(Recorded data)
· · · · ·

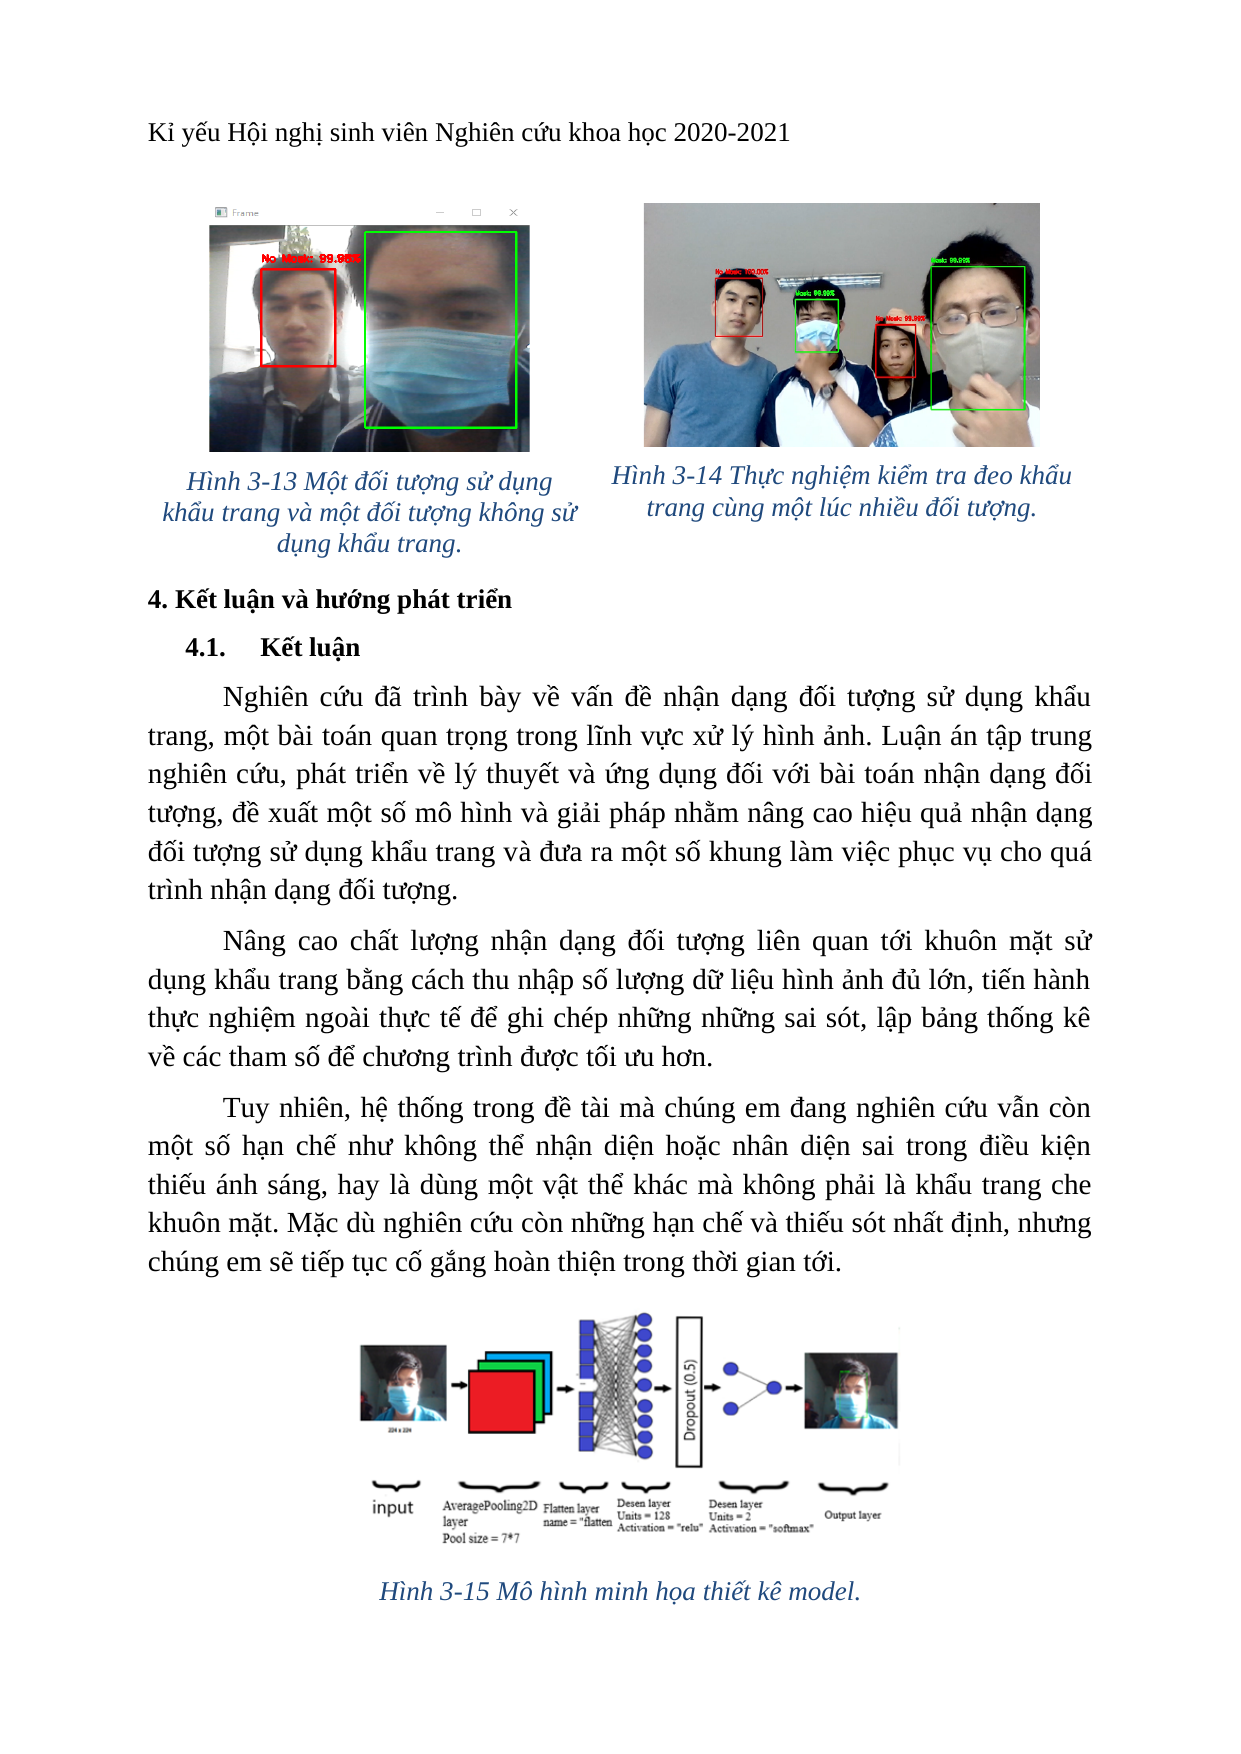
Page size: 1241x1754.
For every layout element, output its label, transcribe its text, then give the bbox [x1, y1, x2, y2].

subtitle Kết luận [185, 631, 1092, 662]
picture [643, 203, 1040, 447]
text Tuy nhiên, hệ thống trong đề tài mà chúng em đang nghiên cứu vẫn còn một số hạn chế như không thể nhận diện hoặc nhân diện sai trong điều kiện thiếu ánh sáng, hay là dùng một vật thể khác mà không phải là khẩu trang che khuôn mặt. Mặc dù nghiên cứu còn những hạn chế và thiếu sót nhất định, nhưng chúng em sẽ tiếp tục cố gắng hoàn thiện trong thời gian tới. [148, 1090, 1092, 1278]
text Nâng cao chất lượng nhận dạng đối tượng liên quan tới khuôn mặt sử dụng khẩu trang bằng cách thu nhập số lượng dữ liệu hình ảnh đủ lớn, tiến hành thực nghiệm ngoài thực tế để ghi chép những những sai sót, lập bảng thống kê về các tham số để chương trình được tối ưu hơn. [148, 923, 1092, 1072]
picture [330, 1295, 910, 1558]
picture [209, 203, 530, 452]
subtitle Kết luận và hướng phát triển [148, 583, 1092, 614]
table_cell Hình 3-11 Một đối tượng sử dụng khẩu trang và một đối tượng không sử dụng khẩu trang. [148, 191, 591, 571]
text Nghiên cứu đã trình bày về vấn đề nhận dạng đối tượng sử dụng khẩu trang, một bài toán quan trọng trong lĩnh vực xử lý hình ảnh. Luận án tập trung nghiên cứu, phát triển về lý thuyết và ứng dụng đối với bài toán nhận dạng đối tượng, đề xuất một số mô hình và giải pháp nhằm nâng cao hiệu quả nhận dạng đối tượng sử dụng khẩu trang và đưa ra một số khung làm việc phục vụ cho quá trình nhận dạng đối tượng. [148, 679, 1092, 906]
table_cell Hình 3-12 Thực nghiệm kiểm tra đeo khẩu trang cùng một lúc nhiều đối tượng. [591, 191, 1092, 571]
text Hình 3-13 Mô hình minh họa thiết kê model. [148, 1575, 1092, 1606]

· · · · ·

Aim of the task | Looking at the records above, which lines contain "không"? Copy those lines.

Answer below |
text Tuy nhiên, hệ thống trong đề tài mà chúng em đang nghiên cứu vẫn còn một số hạn chế như không thể nhận diện hoặc nhân diện sai trong điều kiện thiếu ánh sáng, hay là dùng một vật thể khác mà không phải là khẩu trang che khuôn mặt. Mặc dù nghiên cứu còn những hạn chế và thiếu sót nhất định, nhưng chúng em sẽ tiếp tục cố gắng hoàn thiện trong thời gian tới. [148, 1090, 1092, 1278]
table_cell Hình 3-11 Một đối tượng sử dụng khẩu trang và một đối tượng không sử dụng khẩu trang. [148, 191, 591, 571]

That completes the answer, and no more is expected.